Background: The pediatric discharge education process currently struggles with a lack of standardization, miscommunication between care team members, and non-patient-centered discharge communication. These issues contribute to medical errors, increased readmissions, patient dissatisfaction, and unnecessary healthcare costs. The purpose of this study is to understand the current level of caregiver comprehension in our hospital, streamline the discharge process via process mapping, and thereby identify opportunities for improvement that have the potential to reduce miscommunication, errors, and preventable readmissions.

Methods: Summer research scholars attended interdisciplinary huddles and daily rounds with the healthcare team, observed discharge education provided by team members to families, and met with team members to formulate an understanding of the discharge process. The created process map was analyzed to identify any gaps with potential for improvement. Additionally, questionnaires were created to assess the caregiver’s comprehension of the discharge education, nurse prediction of the caregiver’s understanding, patient demographics, and revisit rates to the hospital or ER within seven days of discharge. Questionnaires were administered after education was completed. Caregiver responses were scored for accuracy, by comparison, to discharge education as documented in the patient’s chart. A 20% discrepancy between nurse prediction and the caregiver comprehension score was deemed a priori to be significant.

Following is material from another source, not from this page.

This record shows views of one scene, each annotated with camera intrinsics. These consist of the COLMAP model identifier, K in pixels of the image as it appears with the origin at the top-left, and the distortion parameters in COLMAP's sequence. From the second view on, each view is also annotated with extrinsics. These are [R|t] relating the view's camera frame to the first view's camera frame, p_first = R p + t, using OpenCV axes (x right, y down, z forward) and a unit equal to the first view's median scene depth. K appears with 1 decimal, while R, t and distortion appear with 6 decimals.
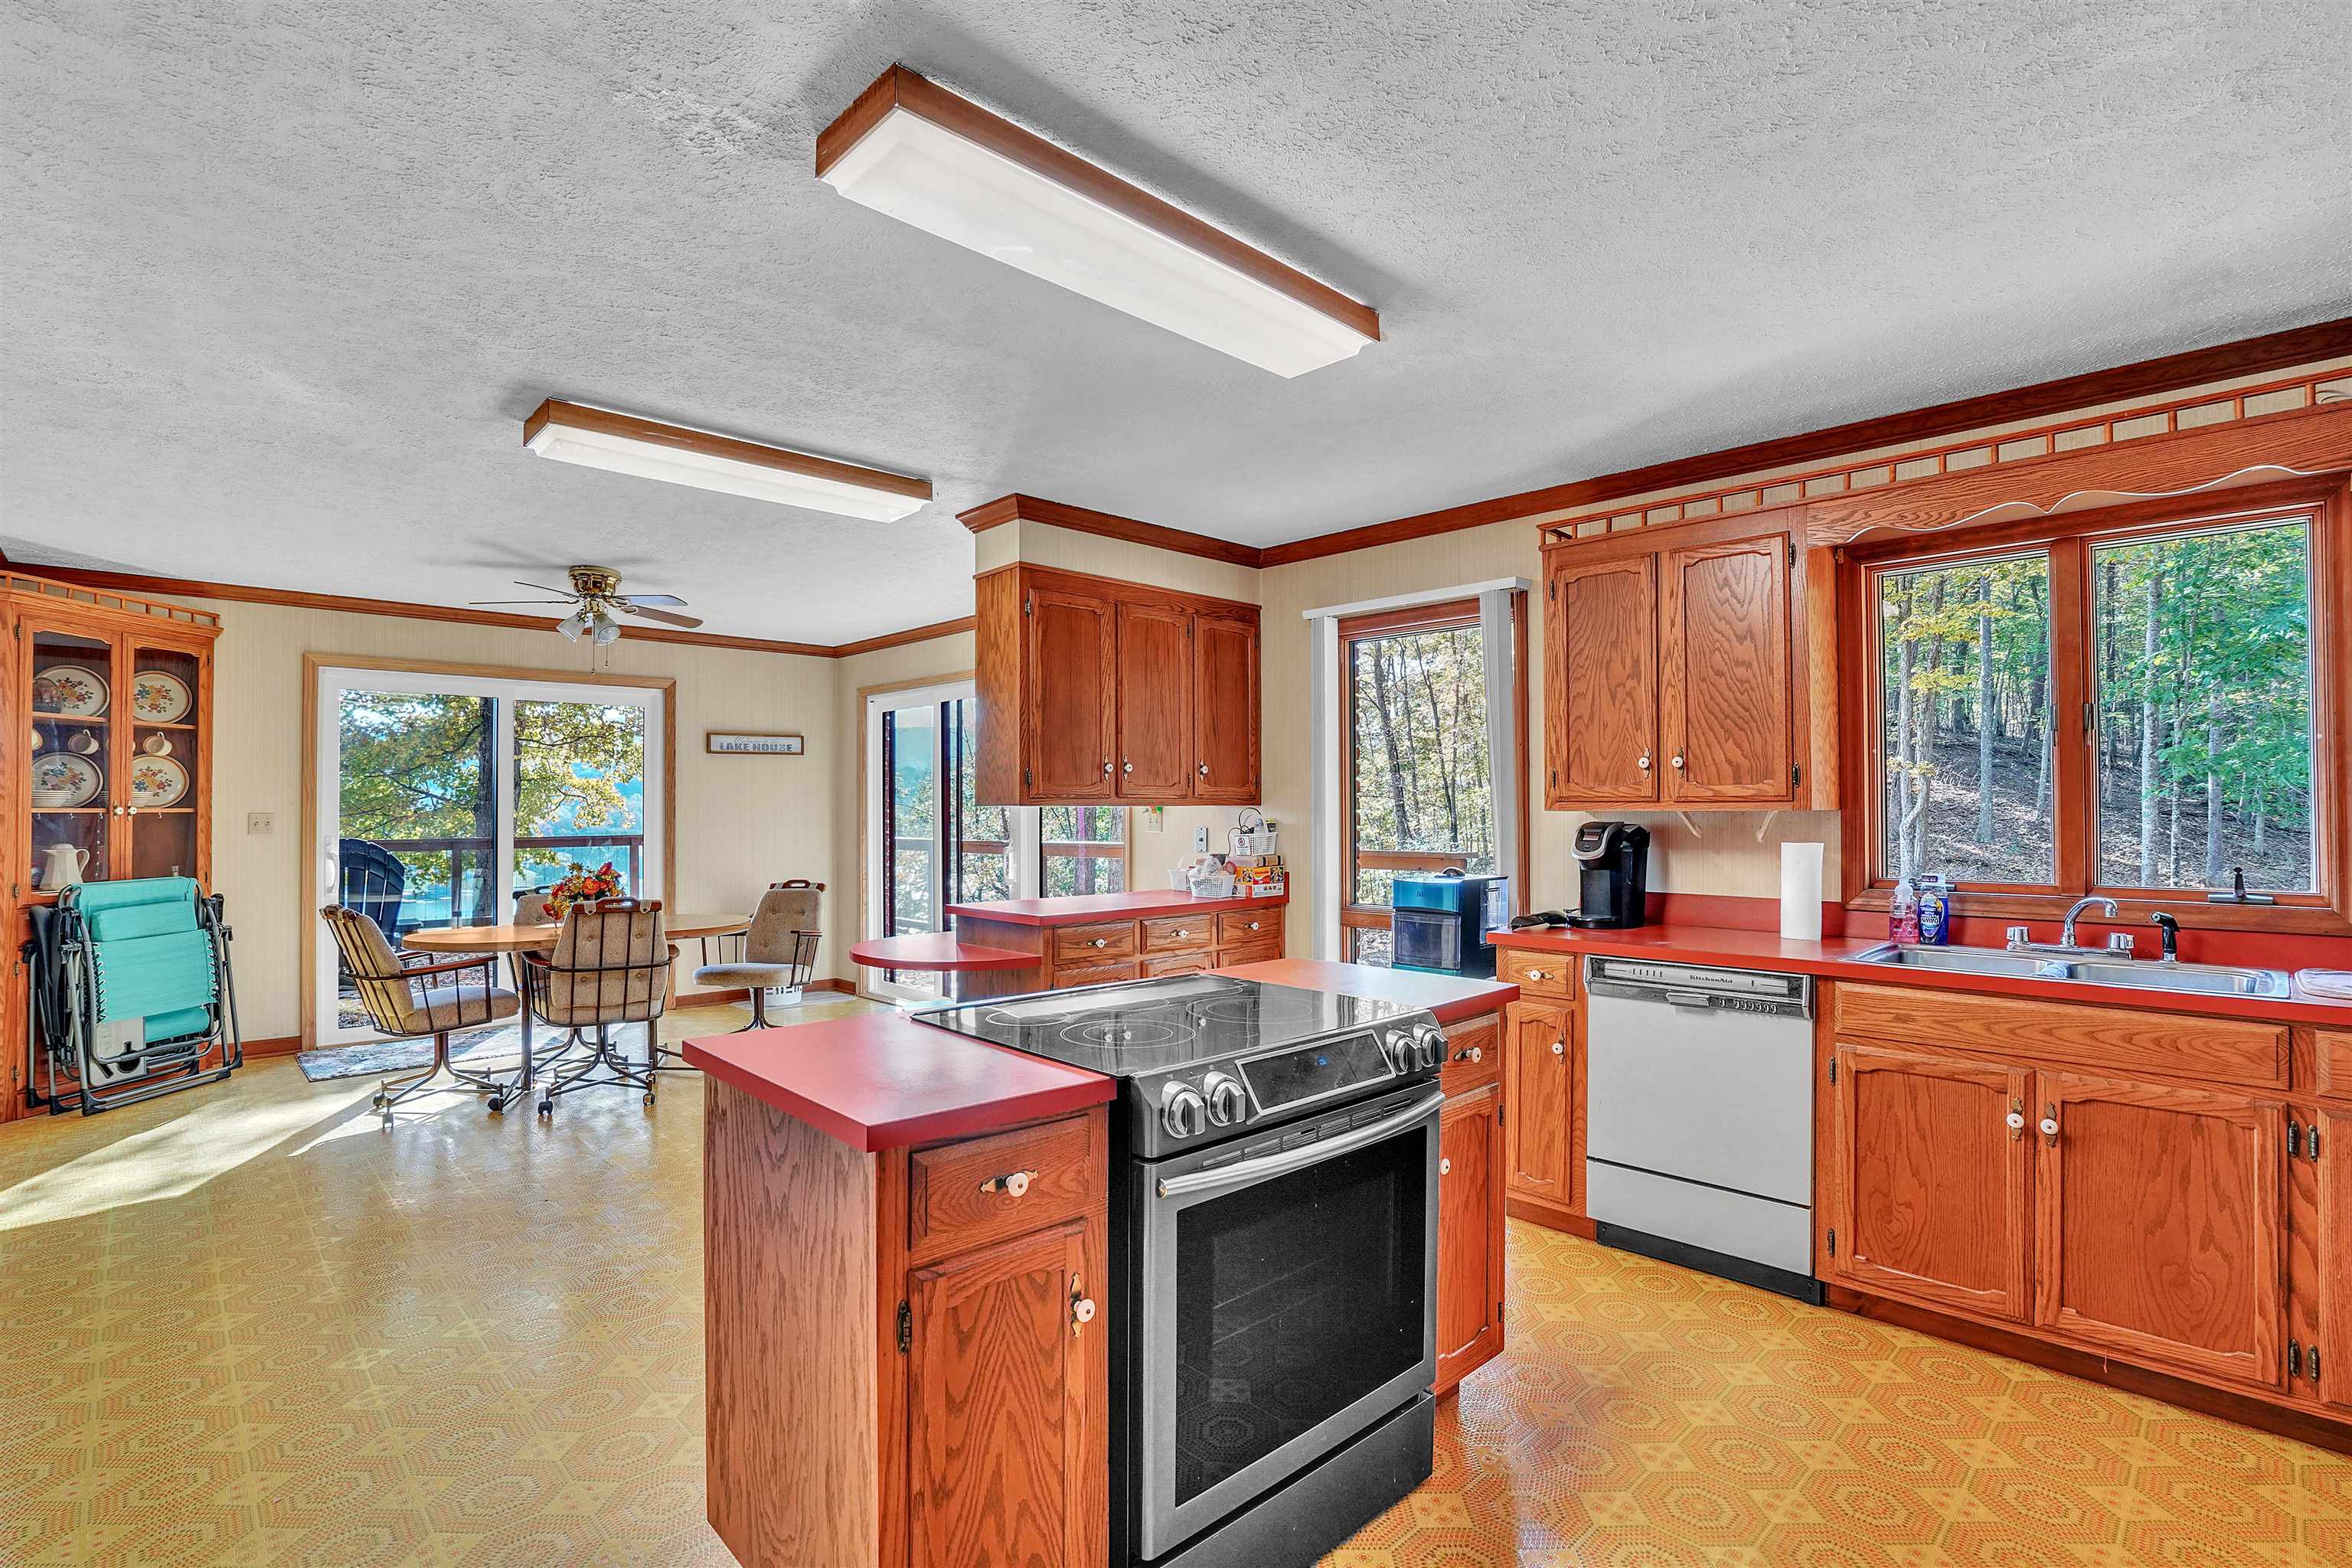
lens RADIAL K [[1106.7, 0, 1202.1], [0, 1106.7, 797.4], [0, 0, 1]] dist [-0.047954, 0.014107]
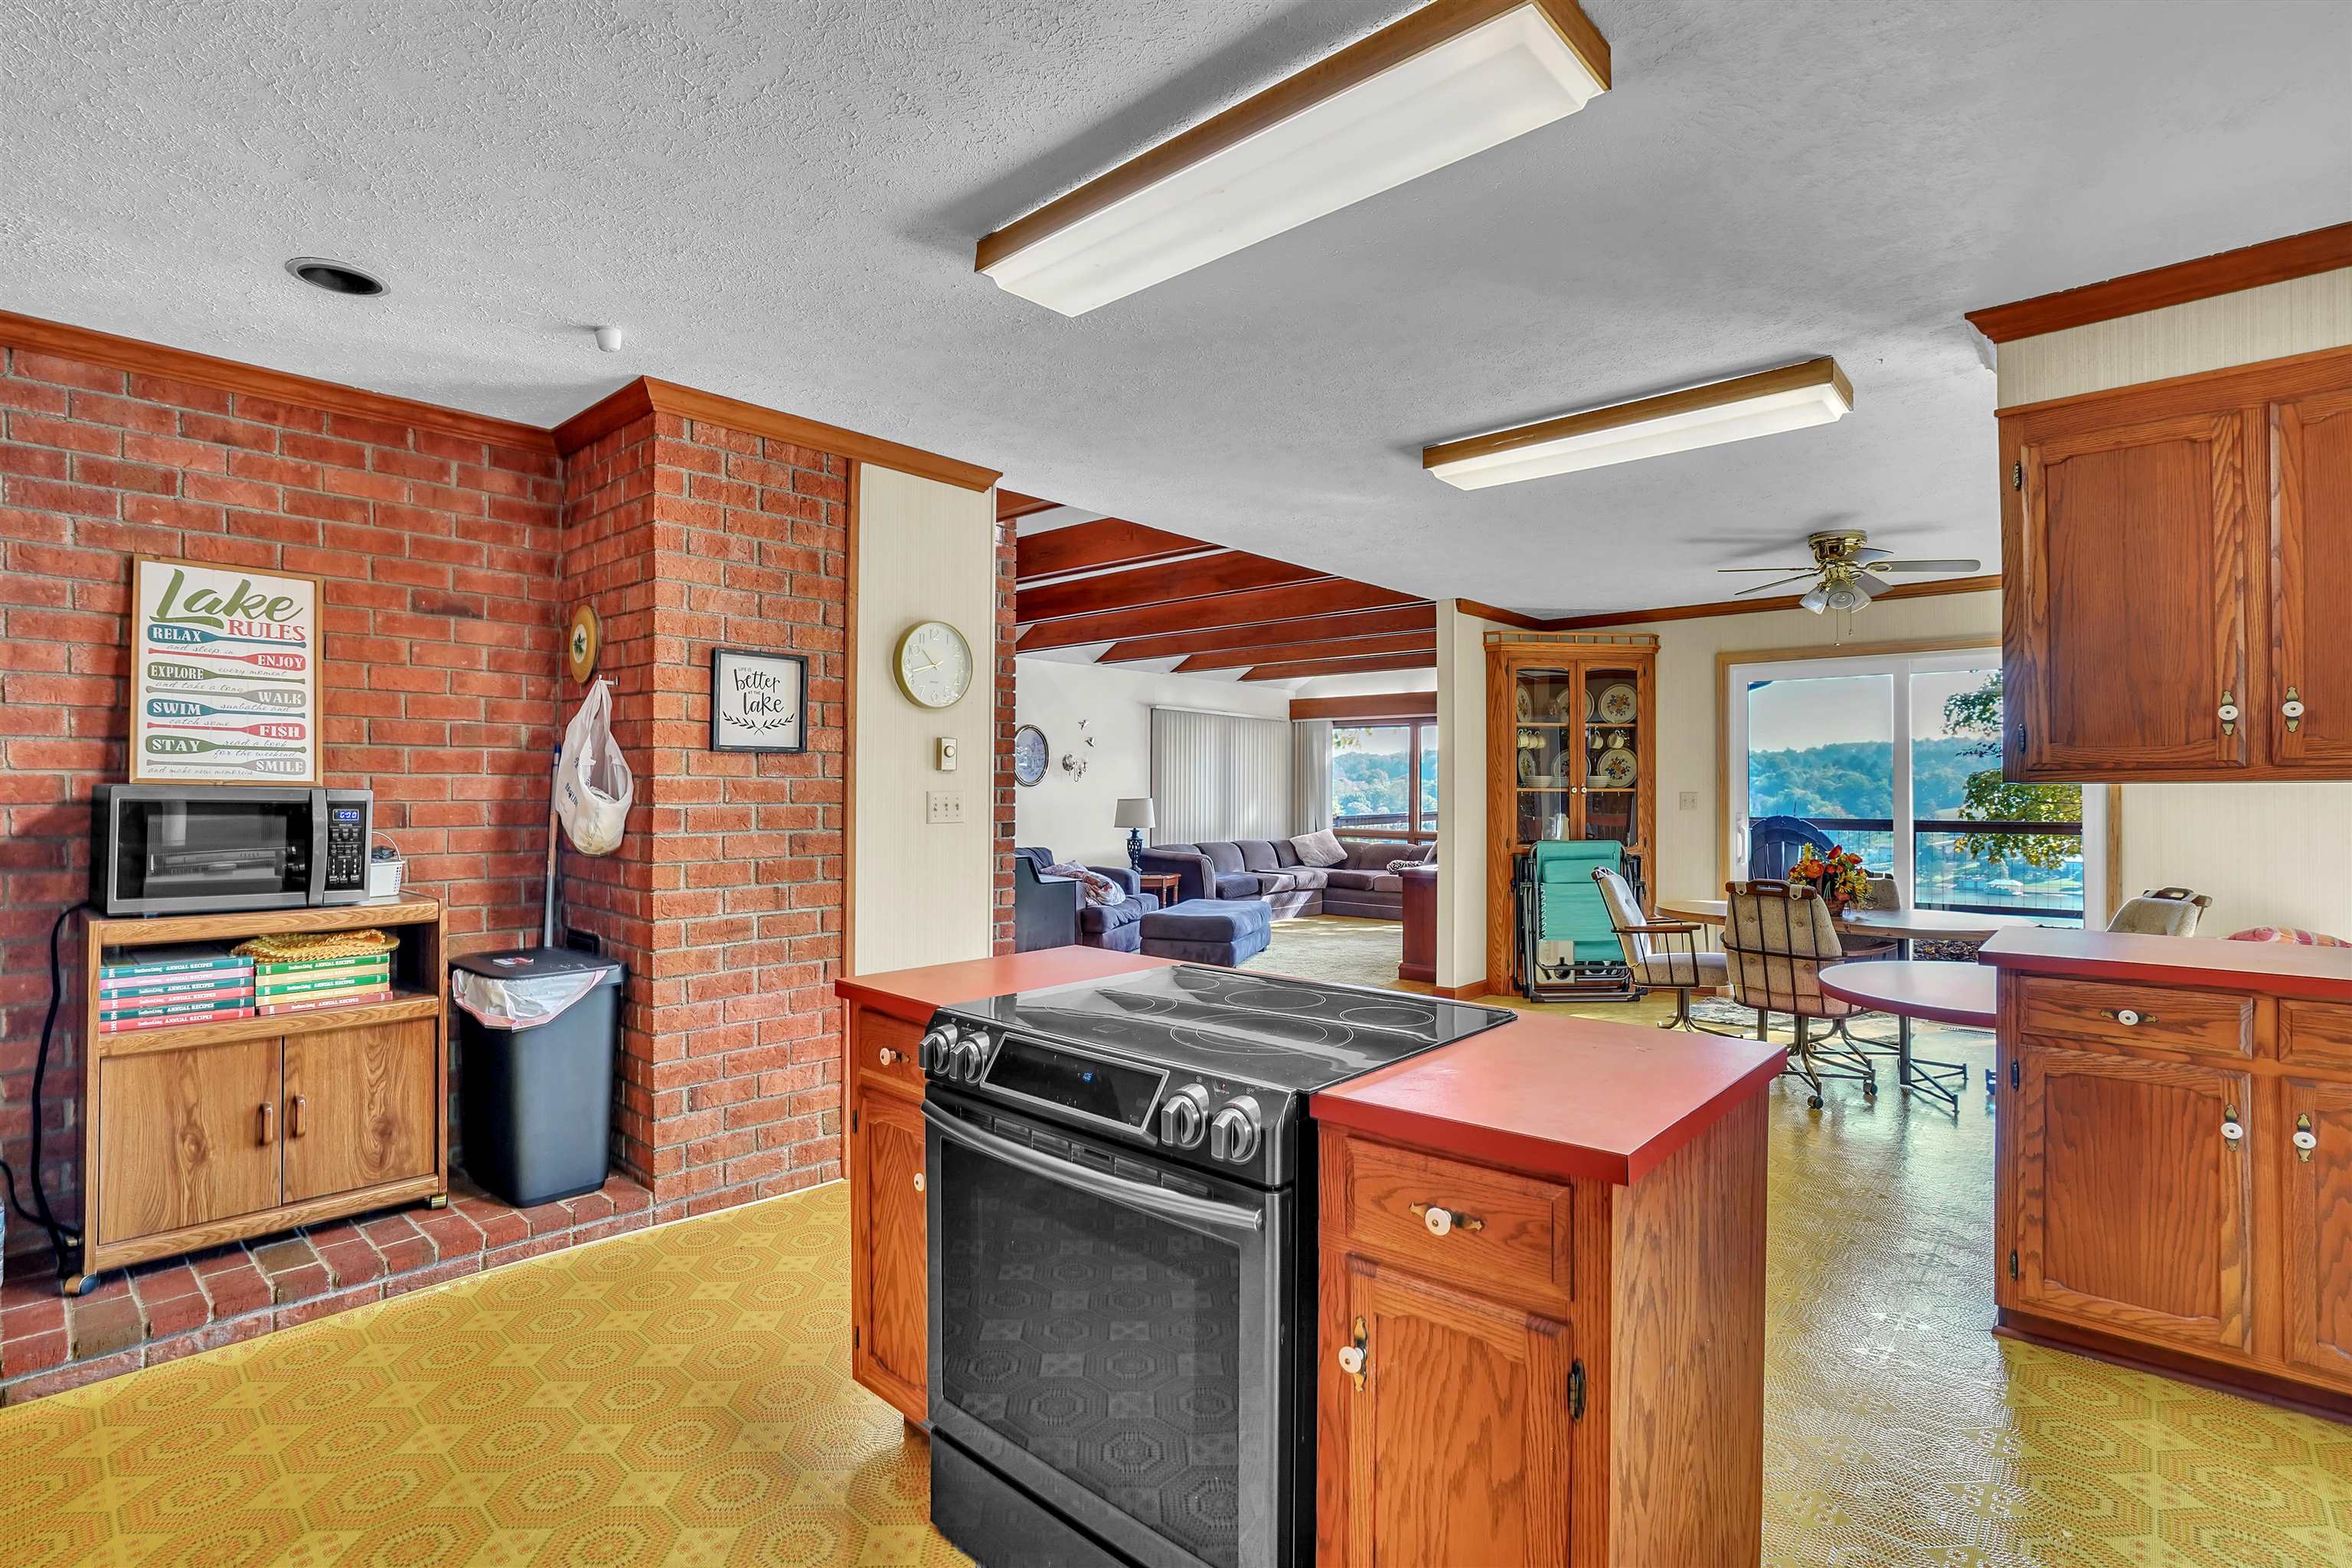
lens RADIAL K [[1106.7, 0, 1161.7], [0, 1106.7, 783.0], [0, 0, 1]] dist [-0.047954, 0.014107]
pose [[0.057720, -0.005804, -0.998316, 0.387583], [0.009409, 0.999942, -0.005269, 0.005865], [0.998288, -0.009089, 0.057771, 0.405042]]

Results: The final process map consisted of over 75 steps, completed by six different healthcare provider roles. Summer research scholars identified over 20 discrete opportunities for improvement. These include making discharge criteria sets available to all the residents, starting the medical reconciliation during rounds and having the ability to draft it so that it can be crosschecked by an Attending Physician, and including a fax number and resident phone number on prescriptions for potential prior authorizations. Of the 93 patients whose education was reviewed, only 46% identified as non-white, but these accounted for 73% of the 15 cases in which a discrepancy in comprehension was identified. The return visit rate was 6.6%, with only 1 of these 6 having a greater than 20% discrepancy in comprehension scores.

Conclusions: Despite the relatively weak correlation between nurse prediction of caregiver understanding and patient readmission, several aspects of the discharge process were identified via process mapping that could improve patient understanding and reduce the likelihood of error, which could further ensure safe patient discharge and reduce readmissions. These include a need for functional improvements in the electronic medical record, better communication between members of the healthcare team, and increased team member role clarity.